The Maya Angelou House for women was dedicated in January 1996, located on 45 acres that were donated to SOME, and providing a 90-day residential substance abuse treatment program for homeless women. SOME renovated and opened a new facilities for homeless individuals at 60 O Street NW in June 1996, including medical, dental, and eye clinics as well as social service and addiction counseling offices. In August 1996, SOME opened Harvest House Women's Program opened as 12-bed transitional housing with a job readiness training program for homeless women. The Women and Children's Dining Room on O Street was opened in May 1997. In June 1998, SOME's Center for Employment Training opened as an employment training program that will incorporate support services, human development, basic education, and skills training in a program lasting from four to six months. The Center for Employment Training's goal is for adults to find full-time jobs with benefits at a living wage.

===2000s===
The Isaiah House vacated its building and was replaced by the Jordan House in October 2002. The Jordan House provided a crisis stabilization center for those with mental illness and are awaiting access to residential treatment programs. In September 2003, the Leland Place annex project was completed by volunteer construction crews from Holy Trinity's Hands on Housing, and clients from Joshua House moved into the newly expanded space. The Affordable Housing Development Initiative launched in January 2004. The goal of the initiative is to develop 1,000 new units of safe, affordable housing to meet the needs of 2,000 homeless and extremely poor men, women, and children. The next month, the Harvest House Women's Program moved into the space previously occupied by Joshua House. In March 2005, SOME opened the Michael Kirwan House in a donated building to serve as the new location of the Jordan House safe-house program. The program provides a safe and structured alcohol-free and drug-free residence for homeless individuals who are awaiting access to SOME's residential treatment programs. The next month, the Jordan House Crisis Stabilization Program opened, providing housing and residential supportive services to residents who are experiencing a psychiatric crisis, including individual counseling and case management.

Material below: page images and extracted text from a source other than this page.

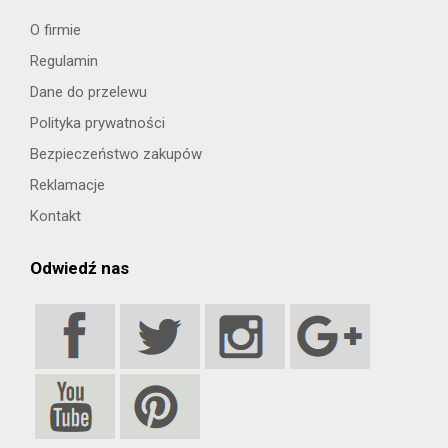
O firmie
Regulamin
Dane do przelewu
Polityka prywatności
Bezpieczeństwo zakupów
Reklamacje
Kontakt
Odwiedź nas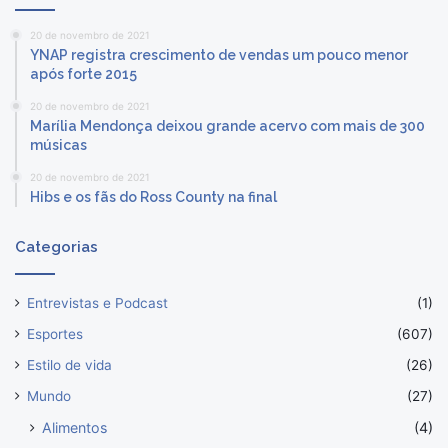
20 de novembro de 2021
YNAP registra crescimento de vendas um pouco menor
após forte 2015
20 de novembro de 2021
Marília Mendonça deixou grande acervo com mais de 300
músicas
20 de novembro de 2021
Hibs e os fãs do Ross County na final
Categorias
Entrevistas e Podcast
(1)
Esportes
(607)
Estilo de vida
(26)
Mundo
(27)
Alimentos
(4)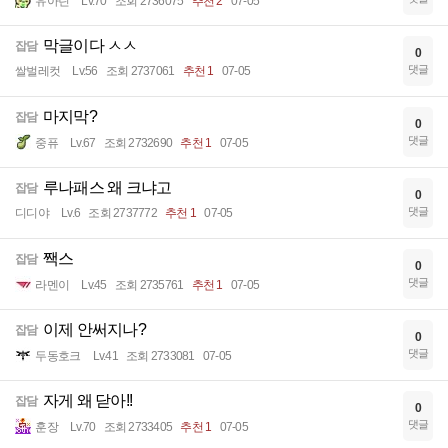
유아린
Lv.70
조회 2736075
추천 2
07-05
막글이다 ㅅㅅ
잡담
0
댓글
쌀벌레컷
Lv.56
조회 2737061
추천 1
07-05
마지막?
잡담
0
댓글
중퓨
Lv.67
조회 2732690
추천 1
07-05
루나패스 왜 크냐고
잡담
0
댓글
디디야
Lv.6
조회 2737772
추천 1
07-05
짹스
잡담
0
댓글
라멘이
Lv.45
조회 2735761
추천 1
07-05
이제 안써지나?
잡담
0
댓글
두동호크
Lv.41
조회 2733081
07-05
자게 왜 닫아!!
잡담
0
댓글
훈장
Lv.70
조회 2733405
추천 1
07-05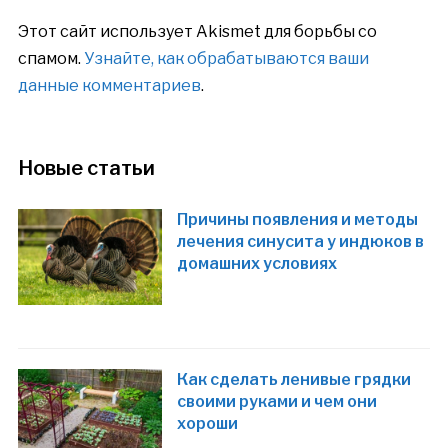
Этот сайт использует Akismet для борьбы со
спамом.
Узнайте, как обрабатываются ваши
данные комментариев
.
Новые статьи
Причины появления и методы
лечения синусита у индюков в
домашних условиях
Как сделать ленивые грядки
своими руками и чем они
хороши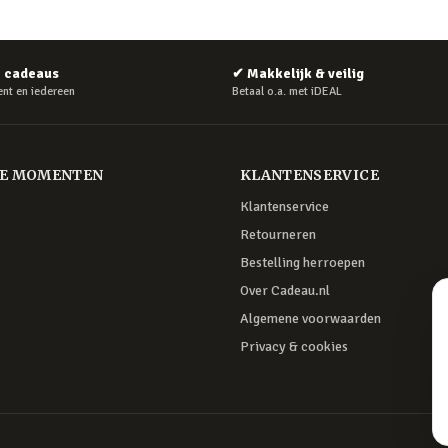
e cadeaus
✔
Makkelijk & veilig
nt en iedereen
Betaal o.a. met iDEAL
RE MOMENTEN
KLANTENSERVICE
Klantenservice
Retourneren
Bestelling herroepen
Over Cadeau.nl
Algemene voorwaarden
Privacy & cookies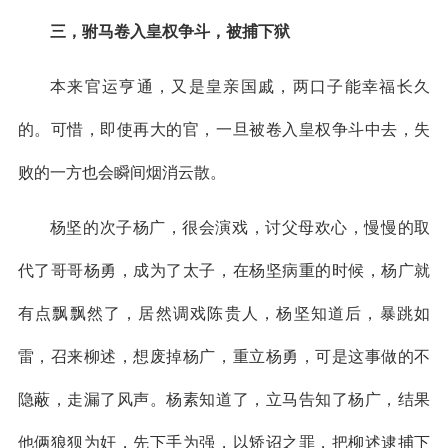
三，驸马卷入皇权争斗，被捕下狱
本来官运亨通，又是皇亲国戚，两口子能幸福长久
的。可惜，即使再大的官，一旦被卷入皇权争斗中去，失
败的一方也会瞬间烟消云散。
杨坚的次子杨广，很会演戏，讨父母欢心，慢慢的取
代了哥哥杨勇，成为了太子，在杨坚病重的时候，杨广就
有点飘飘然了，居然调戏陈贵人，杨坚知道后，暴跳如
雷，召来柳述，想废掉杨广，重立杨勇，可是这事做的不
隐蔽，走漏了风声。杨素知道了，立马告知了杨广，结果
他俩狼狈为奸，先下手为强，以矫诏之罪，把柳述逮捕下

Independence Place opened in September 2005, providing permanent affordable housing and an afterschool program. Joseph Smith House opened the following month. In May 2006, Freedom House opened, becoming SOME's fourth SRO. The Mary Claire House opened in September 2006, providing transitional housing to adults with chronic mental illness as they leave SOME's Jordan House Crisis Stabilization Program. In April 2007, SOME purchased a property on Texas Avenue SE, with the intention of using it to provide 48 efficiency units for low income single adults. During the same month, the Father Horace McKenna House opened in Winchester, Virginia, providing affordable housing in the Oxford House model to ten men recovering from addictions. Also in the same month, SOME bought two properties, Bedford Falls and Chabraja House, to provide affordable housing with supportive services. Barnaby House opened in June 2007 as an affordable family housing program in Southeast, Washington, D.C., providing housing to ten low-income and formerly homeless families. During the same month, SOME bought two buildings on Chesapeake Street for family affordable housing. In February 2008, Zagami House opened as an affordable family housing program with supportive services for twelve formerly homeless and extremely low-income families.

SOME opened the Kuehner House on Good Hope Road in 2011 to provide affordable housing to seniors, which provides transitional housing for women who are enrolled as students at the Center for Employment Training. In 2016, SOME started an intervention and support program, Rapid Re-engagement Program. In 2018, SOME opened the Conway Center in Northeast, Washington, D.C., which includes affordable housing units and a health center, and serves as the new location for the Center for Employment Training.

In April 2020, SOME appointed Ralph Boyd as its CEO, replacing Father John Adams who had been in the role for 42 years.